_TASK DETAILS_
Say, as a bare number, how many lines of the listing contain "column".

_SUPPLIED DATA_
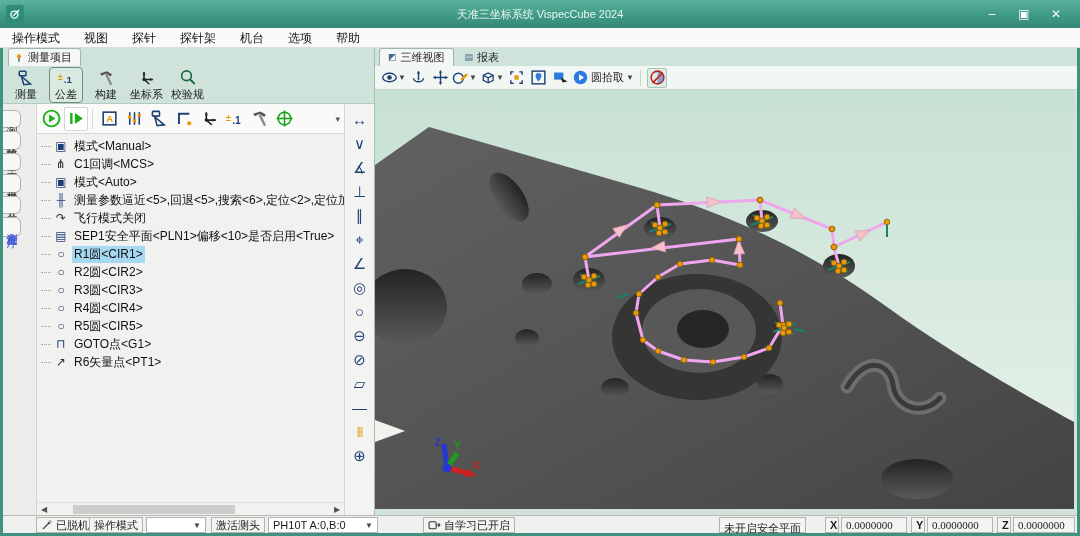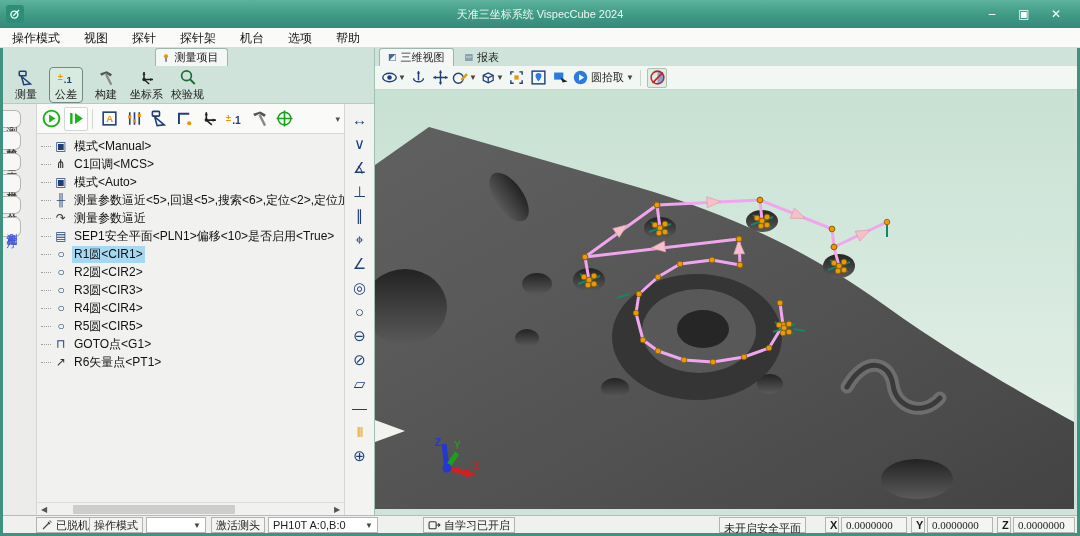--- a/index.html
+++ b/index.html
@@ -19,21 +19,21 @@
   
   .menubar { position:absolute; left:0; top:28px; width:1080px; height:20px; background:#fafaf9;
     border-bottom:1px solid #dcdcd8; display:flex; align-items:center; }
   .menu-item { padding:0 12px; height:20px; line-height:20px; font-size:12px; color:#161616; }
 
   
   .main { position:absolute; left:3px; top:48px; width:1074px; height:467px; background:#cfe3da; display:flex; }
 
   
   .left-panel { width:372px; height:100%; display:flex; flex-direction:column; border-right:1px solid #9fbfb2; }
-  .lp-header { height:18px; background:#cfe3da; display:flex; align-items:flex-end; padding-left:5px;justify-content:center; }
+  .lp-header { height:18px; background:#cfe3da; display:flex; align-items:flex-end; padding-left:5px; }
   .lp-tab { background:#f4f7f5; border:1px solid #9fb6ab; border-bottom:none; border-radius:3px 3px 0 0;
     padding:1px 8px 1px 5px; font-size:11px; display:flex; align-items:center; gap:4px; }
   .ribbon { height:38px; background:#cfe3da; border-bottom:1px solid #b4cbc0; display:flex; align-items:center; padding-left:6px; gap:6px; }
   .ribbon-tool { display:flex; flex-direction:column; align-items:center; justify-content:center;
     min-width:34px; height:36px; border:1px solid transparent; border-radius:4px; font-size:11px; line-height:12px; }
   .ribbon-tool.sel { border-color:#6f8a80; background:#d9eae1; }
   .ribbon-tool .rlabel { margin-top:1px; }
   .lp-body { flex:1; display:flex; background:#f1f1f0; min-height:0; }
 
   .side-tabs { width:34px; background:#ececea; border-right:1px solid #d5d5d2; padding-top:6px;
@@ -265,21 +265,21 @@
               <span class="tree-label">模式&lt;Auto&gt;</span>
             </div>
             <div class="tree-item">
               <span class="tree-dots"></span>
               <span class="tree-icon glyph" style="color: rgb(31, 63, 119);">╫</span>
               <span class="tree-label">测量参数逼近&lt;5&gt;,回退&lt;5&gt;,搜索&lt;6&gt;,定位&lt;2&gt;,定位加&lt;2&gt;,测量</span>
             </div>
             <div class="tree-item">
               <span class="tree-dots"></span>
               <span class="tree-icon glyph" style="color: rgb(51, 51, 51);">↷</span>
-              <span class="tree-label">测量参数逼近</span>
+              <span class="tree-label">飞行模式关闭</span>
             </div>
             <div class="tree-item">
               <span class="tree-dots"></span>
               <span class="tree-icon glyph" style="color: rgb(31, 63, 119);">▤</span>
               <span class="tree-label">SEP1安全平面&lt;PLN1&gt;偏移&lt;10&gt;是否启用&lt;True&gt;</span>
             </div>
             <div class="tree-item">
               <span class="tree-dots"></span>
               <span class="tree-icon glyph" style="color: rgb(22, 51, 94);">○</span>
               <span class="tree-label sel">R1圆&lt;CIR1&gt;</span>

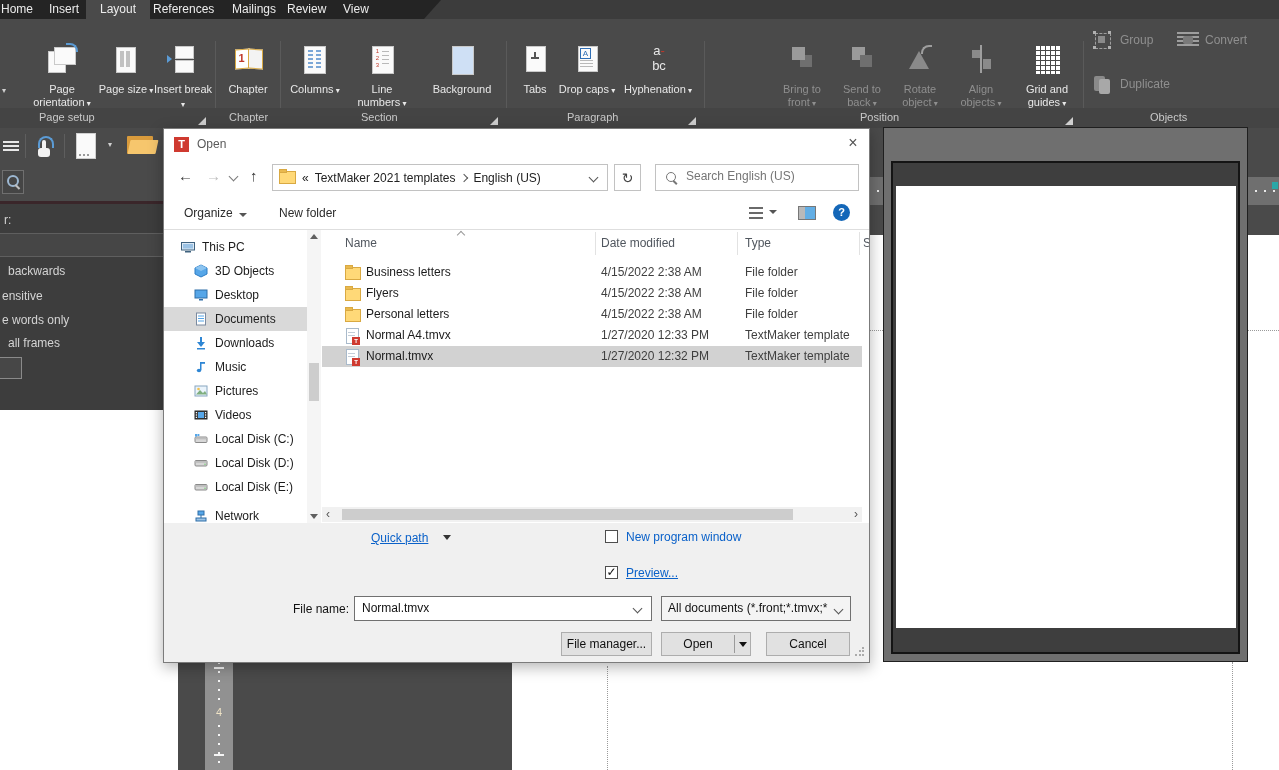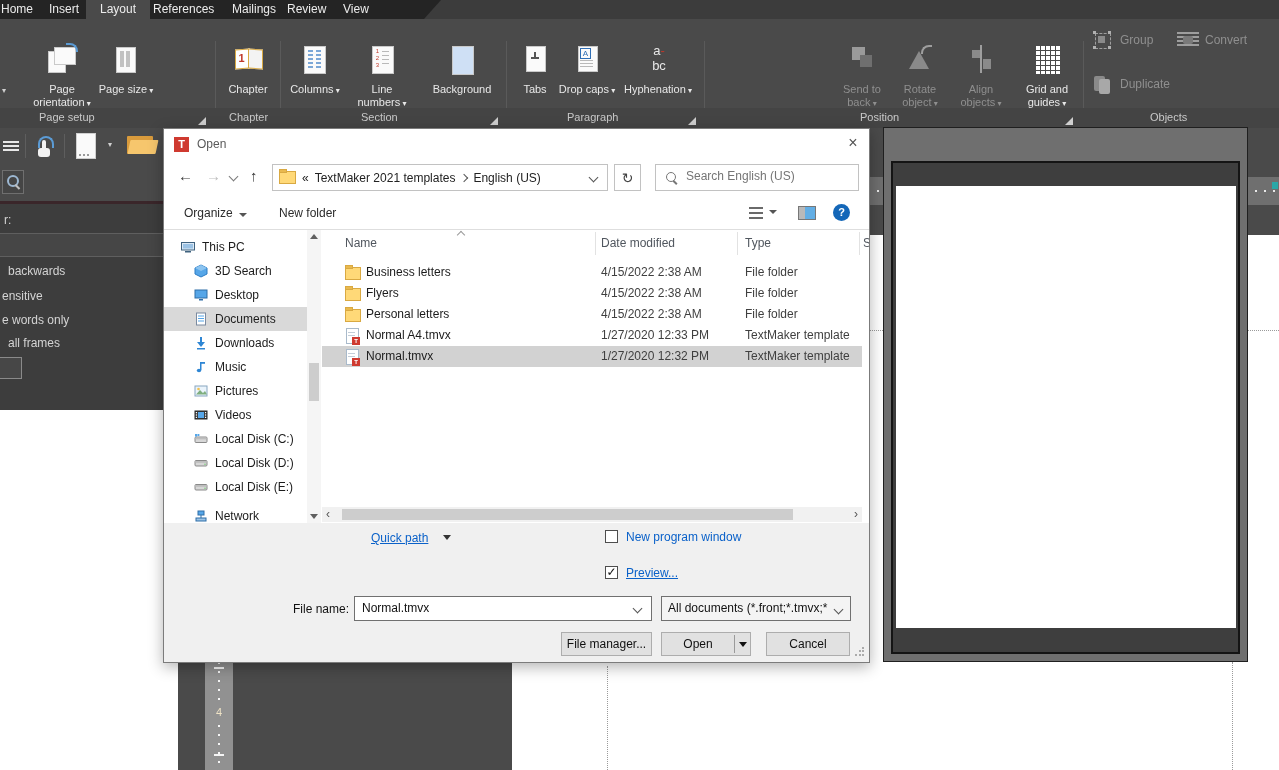--- a/index.html
+++ b/index.html
@@ -156,20 +156,28 @@
 
     <div class="rbtn" style="left:96px;width:60px;">
       <div class="ricon">
         <div class="pg" style="left:6px;top:4px;width:18px;height:24px;"></div>
         <div style="position:absolute;left:10px;top:8px;width:4px;height:16px;background:#c2c2c2;"></div>
         <div style="position:absolute;left:16px;top:8px;width:4px;height:16px;background:#c2c2c2;"></div>
       </div>
       <div class="lbl dd">Page size</div>
     </div>
 
+    <div class="rbtn" style="left:153px;width:60px;">
+      <div class="ricon">
+        <div class="pg" style="left:8px;top:3px;width:17px;height:11px;"></div>
+        <div class="pg" style="left:8px;top:17px;width:17px;height:11px;"></div>
+        <div style="position:absolute;left:0;top:12px;width:0;height:0;border-top:4px solid transparent;border-bottom:4px solid transparent;border-left:5px solid #5b9bd5;"></div>
+      </div>
+      <div class="lbl dd">Insert break</div>
+    </div>
 
     <div class="gsep" style="left:215px;"></div>
 
     <div class="rbtn" style="left:218px;width:60px;">
       <div class="ricon">
         <div style="position:absolute;left:3px;top:6px;width:13px;height:18px;background:#fff;border:1px solid #d9a942;transform:skewY(-4deg);"></div>
         <div style="position:absolute;left:16px;top:6px;width:13px;height:18px;background:#f3f3f3;border:1px solid #d9a942;transform:skewY(4deg);"></div>
         <div style="position:absolute;left:5px;top:9px;width:9px;height:11px;color:#c0392b;font-weight:bold;font-size:11px;">1</div>
       </div>
       <div class="lbl">Chapter</div>
@@ -225,20 +233,27 @@
     <div class="rbtn" style="left:616px;width:84px;">
       <div class="ricon">
         <div style="position:absolute;left:4px;top:0;width:26px;font-size:13px;line-height:15px;color:#e8e8e8;text-align:center;">a<span style="color:#c0392b;">-</span><br>bc</div>
       </div>
       <div class="lbl dd">Hyphenation</div>
     </div>
 
     <div class="gsep" style="left:704px;"></div>
 
 
+    <div class="rbtn dis" style="left:772px;width:60px;">
+      <div class="ricon">
+        <div style="position:absolute;left:14px;top:12px;width:12px;height:12px;background:#6f6f6f;"></div>
+        <div style="position:absolute;left:6px;top:4px;width:13px;height:13px;background:#9a9a9a;"></div>
+      </div>
+      <div class="lbl dd">Bring to front</div>
+    </div>
 
     <div class="rbtn dis" style="left:832px;width:60px;">
       <div class="ricon">
         <div style="position:absolute;left:6px;top:4px;width:13px;height:13px;background:#9a9a9a;"></div>
         <div style="position:absolute;left:14px;top:12px;width:12px;height:12px;background:#6f6f6f;"></div>
       </div>
       <div class="lbl dd">Send to back</div>
     </div>
 
     <div class="rbtn dis" style="left:890px;width:60px;">
@@ -409,21 +424,21 @@
           <rect x="2" y="4" width="10" height="4.5" fill="#9cc3e5"></rect>
           <rect x="4" y="11" width="6" height="1.5" fill="#3f627f"></rect>
         </svg>
       <span class="stext" style="left:38px;">This PC</span>
     </div>
     <div class="sideitem" style="top:130px;">
       <svg class="sicon" style="left:30px;" viewBox="0 0 14 14">
           <polygon points="7,1 13,4 13,10 7,13 1,10 1,4" fill="#56a6e8" stroke="#2c7cc4"></polygon>
           <polygon points="1,4 7,7 13,4 7,1" fill="#8cc4f0"></polygon>
         </svg>
-      <span class="stext" style="left:51px;">3D Search</span>
+      <span class="stext" style="left:51px;">3D Objects</span>
     </div>
     <div class="sideitem" style="top:154px;">
       <svg class="sicon" style="left:30px;" viewBox="0 0 14 14">
           <rect x="1" y="2" width="12" height="8" fill="#56a6e8" stroke="#2f6ea8"></rect>
           <rect x="5" y="11" width="4" height="1.5" fill="#2f6ea8"></rect>
         </svg>
       <span class="stext" style="left:51px;">Desktop</span>
     </div>
     <div class="sideitem sel" style="top:178px;">
       <svg class="sicon" style="left:30px;" viewBox="0 0 14 14">

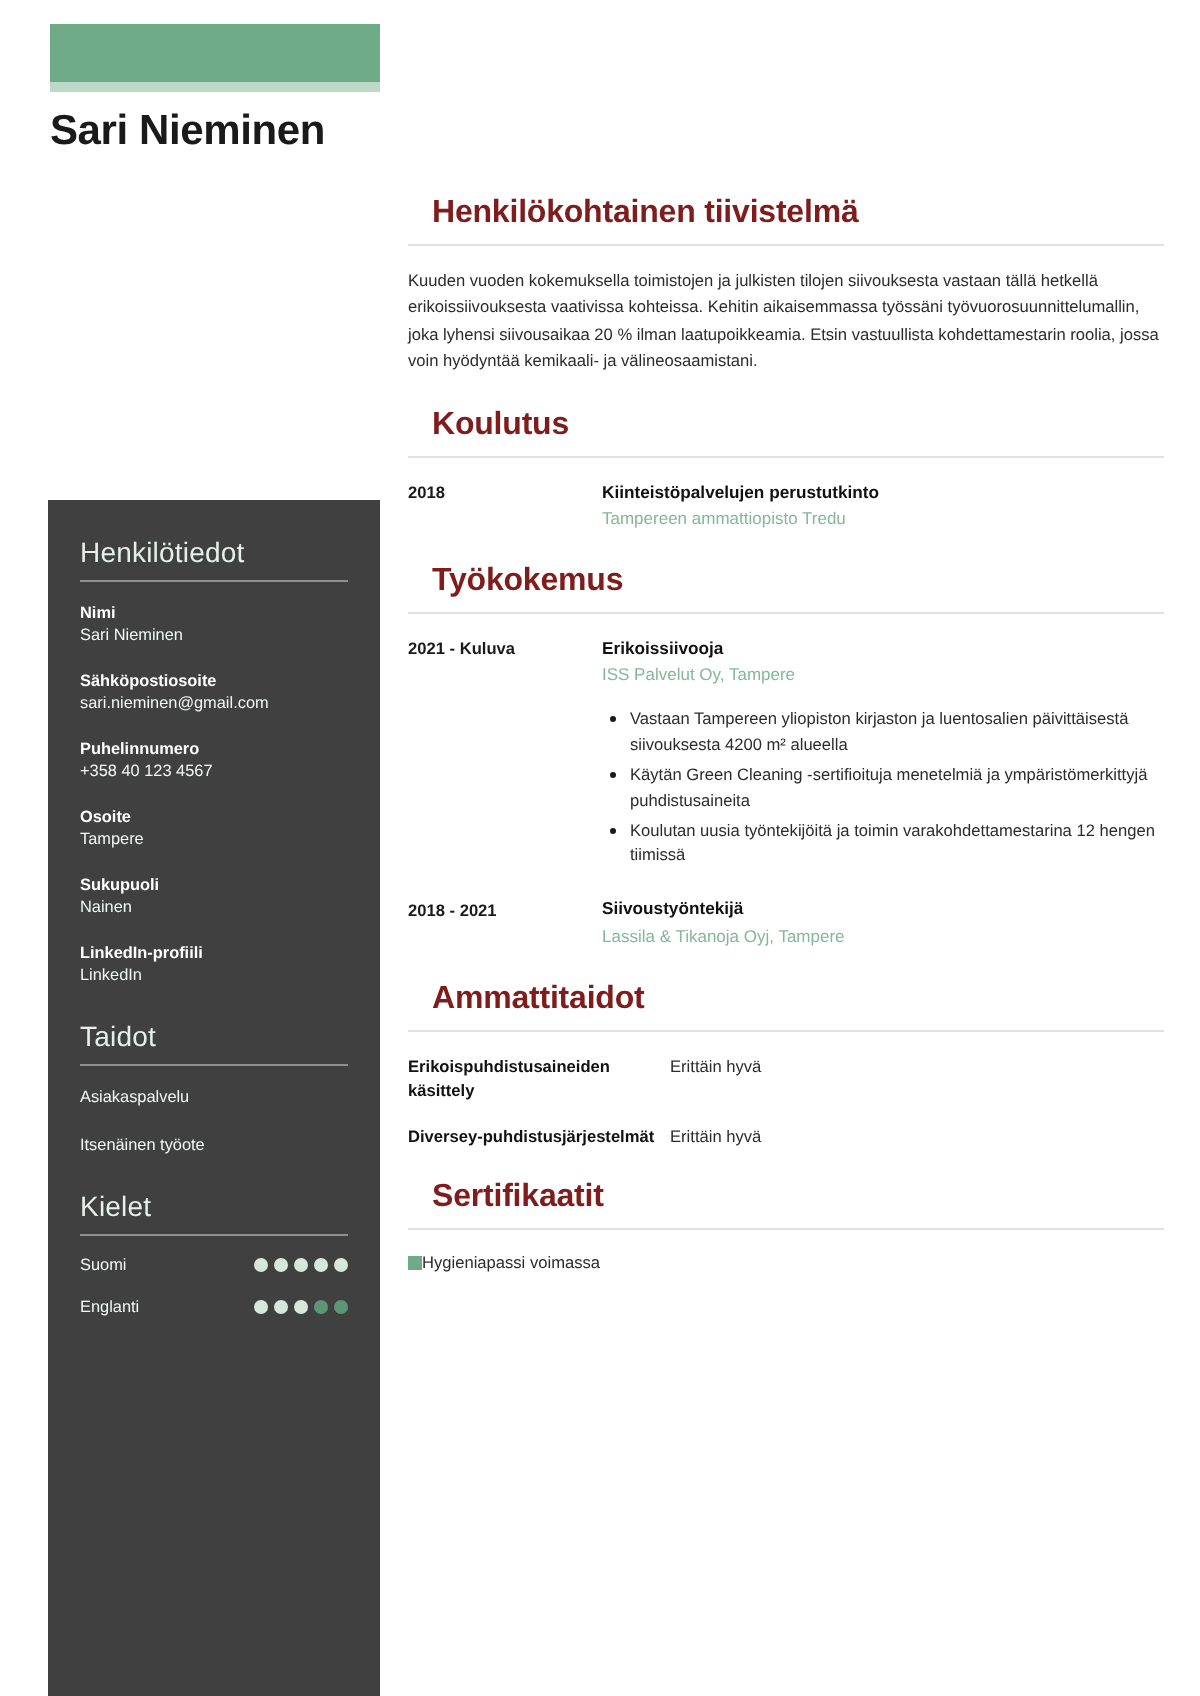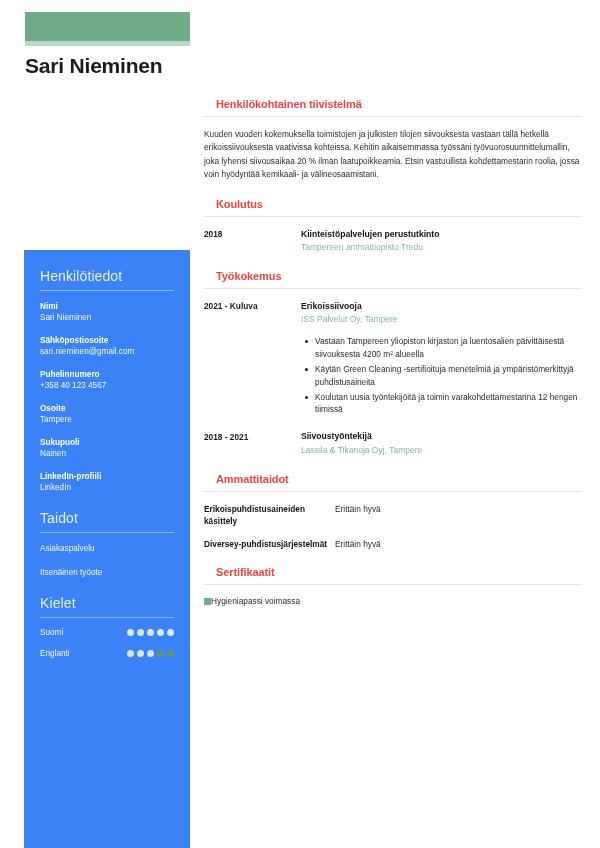--- a/index.html
+++ b/index.html
@@ -46,21 +46,21 @@
     white-space: nowrap;
   }
 
   
   .sidebar {
     position: absolute;
     left: 24px;
     top: 250px;
     width: 166px;
     bottom: 0;
-    background: #3b82f6;
+    background: #404040;
     padding: 18px 16px 8px 16px;
   }
   .side-section + .side-section { margin-top: 16px; }
   .side-heading {
     font-size: 14px;
     font-weight: normal;
     color: #e4f0e9;
     margin-bottom: 6px;
     letter-spacing: 0.1px;
   }
@@ -112,23 +112,23 @@
 
   
   .main {
     position: absolute;
     left: 204px;
     top: 98px;
     width: 378px;
   }
   .section { margin-bottom: 16px; }
   .sec-title {
-    font-size: 11px;
-    font-weight: bold;
-    color: #ef4444;
+    font-size: 16px;
+    font-weight: bold;
+    color: #7f1d1d;
     letter-spacing: -0.1px;
     margin-bottom: 6px;
     padding-left: 12px;
   }
   .sec-rule {
     height: 1px;
     background: #e2e2e2;
     margin-bottom: 11px;
   }
   .summary-text {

_RESPONSE AREA_
2